As I head to San Diego for the Spring 2012 CoreNet Global real estate summit, I reflect on the past 5 years of the roller coaster ride in commercial real estate. As JLL’s Ed Noha points out in a recent blog, cost saving have been the charge to CRE officials in the crisis of the past cycle. With real estate being typically the second largest cost this is no great surprise. However, as the old management saw says you can’t cut your way to prosperity.

I’m excited about the Summit. CoreNet has appropriately entitled the event Reorient, Reignite, Reinvent. They even have a mobile app  - available for the first time – to help participants orient around the Summit functions.

It will be interesting to poll the leaders in commercial real estate and see where they are headed. I always want to know the trends and the latest direction of our industry. There is no better place to get a gage on things than a CoreNet conference.

I’ll be posting a series of shorter “cupcake” blogs with snipits of information. If you are in San Diego I welcome your debate on what I hear and say in this space. Heck, if you are at the South Pole you can debate me on the trends I report.

One thing I know for sure, real estate leaders can’t continue to report to the CFO that we are cutting costs. The pressure to reduce expenditures will never go away, but most CRE professionals know that the market is recovering quickly and therefore we must shift to controlling escalation of real estate cost in the next couple of years.

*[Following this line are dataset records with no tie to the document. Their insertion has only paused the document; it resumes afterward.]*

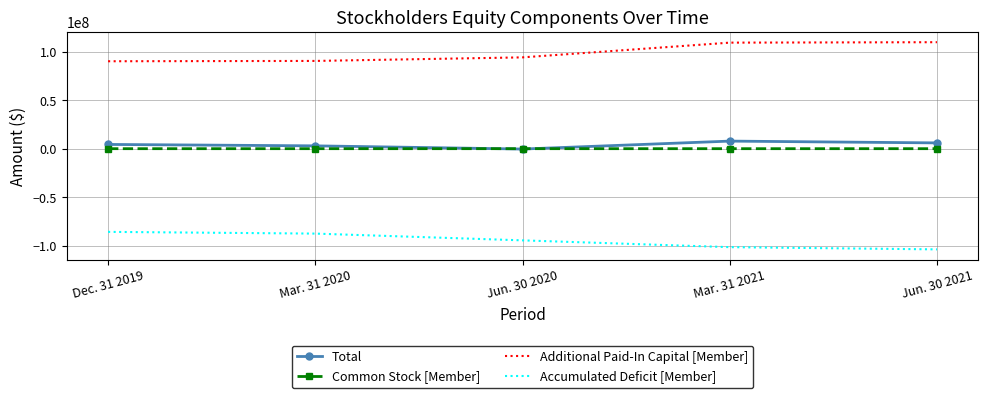

The value of Additional Paid-In Capital [Member] at Dec. 31 2019 is 90108492. True or false?

True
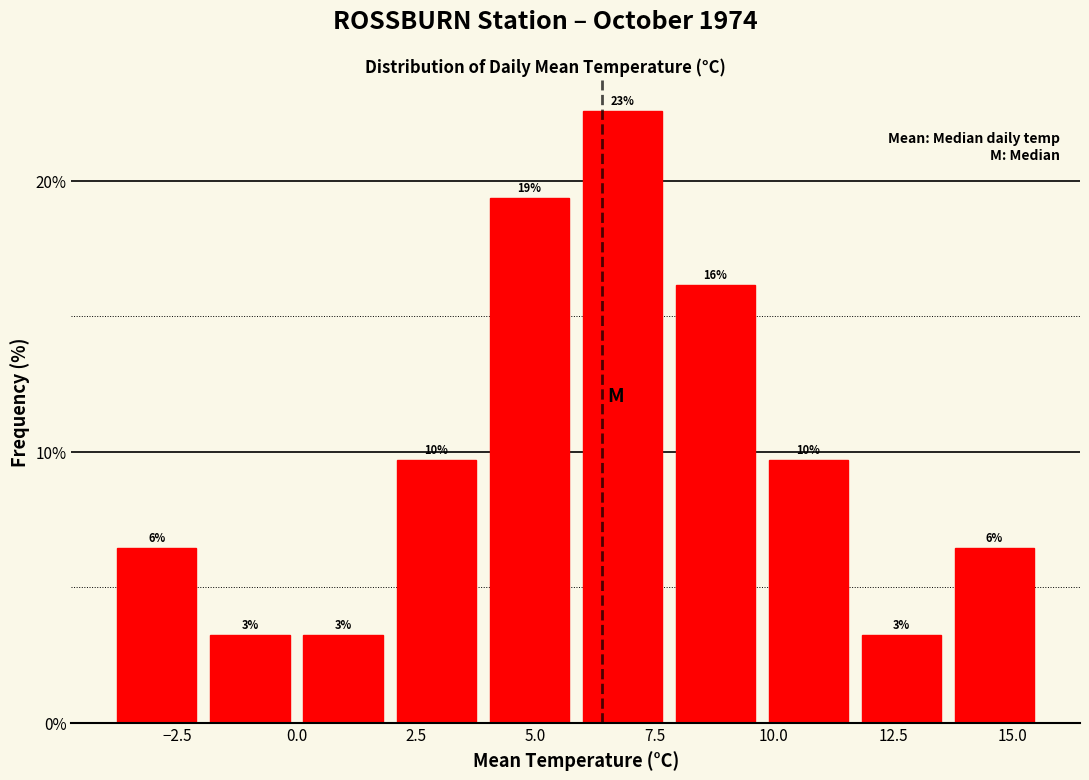

Around what value on the x-axis is the tallest bar? Give the approximate position of its centre, as read against the axis.

7.0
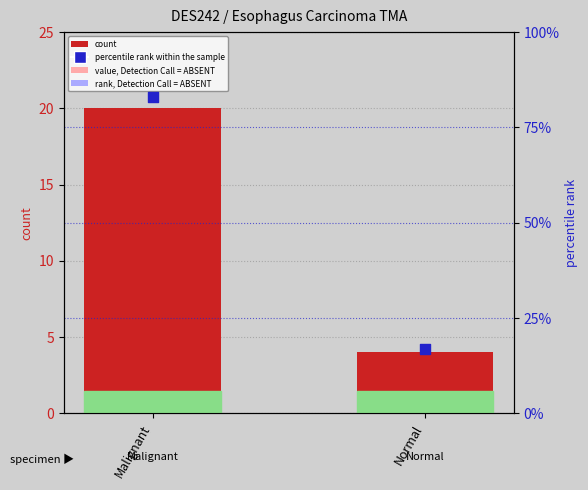

At which category is the sum across all series the highest?

Malignant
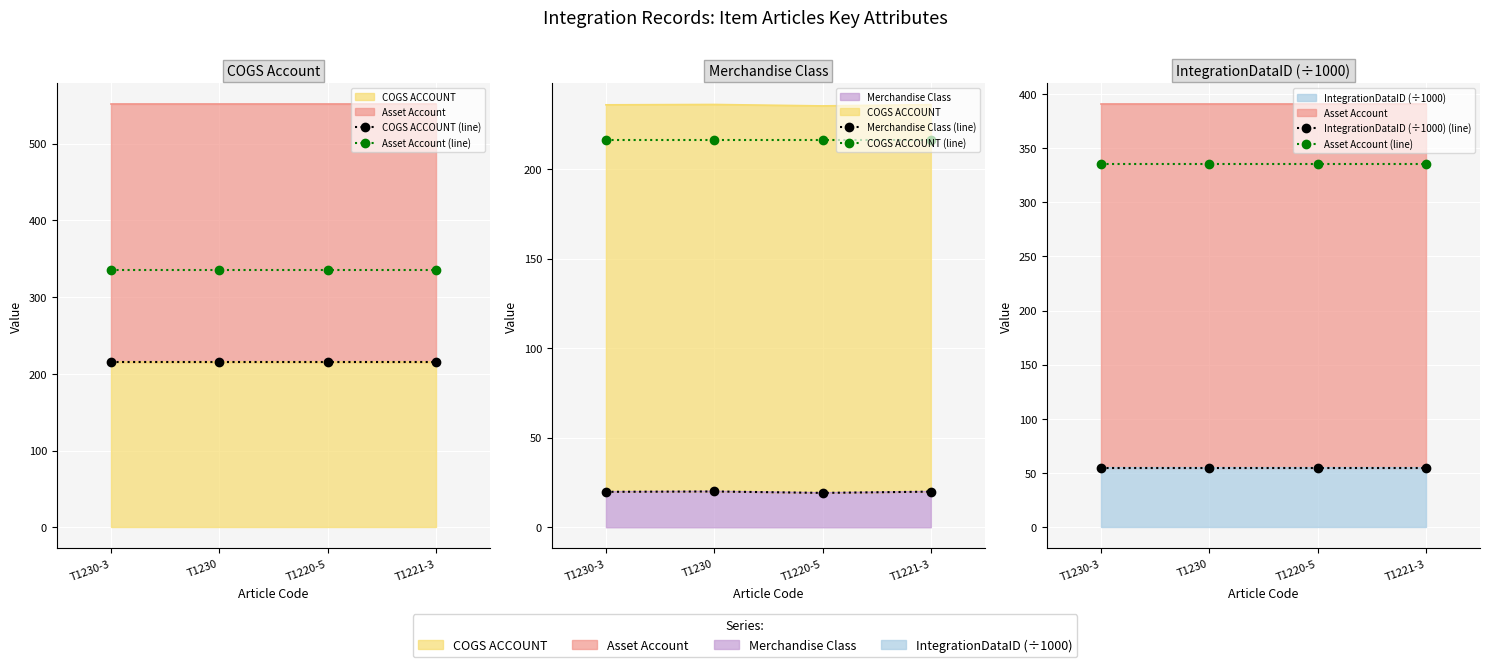

Reading right to left, extract all data points from this chart.

COGS ACCOUNT (line): T1221-3=216.0	T1220-5=216.0	T1230=216.0	T1230-3=216.0
Asset Account (line): T1221-3=335.0	T1220-5=335.0	T1230=335.0	T1230-3=335.0
Merchandise Class (line): T1221-3=19.9	T1220-5=19.2	T1230=20.0	T1230-3=19.8
IntegrationDataID (÷1000) (line): T1221-3=55.2	T1220-5=55.2	T1230=55.2	T1230-3=55.2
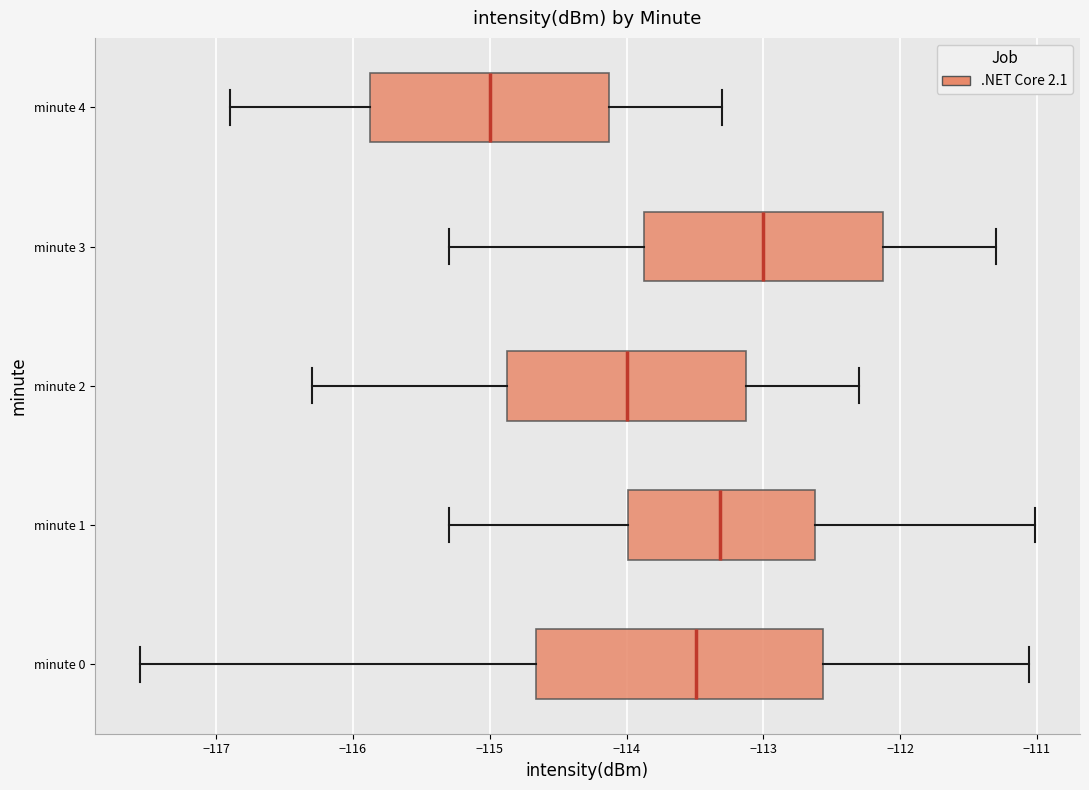

Which box's median line is the furthest to the left?

minute 4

Most of all, we need to focus on reinventing commercial real estate portfolios to support talent in ways previously not imagined. I bet that the coming war for high-end talent will stretch real estate directors and service providers like never before.

Lets face it, in a down economy its easy to look like the hero on the cost cutting front. Now, we’ve got to get creative and add value in new ways during the recovery.

So, I have my pen and paper (or iPad) at the ready. Bring it, CoreNet!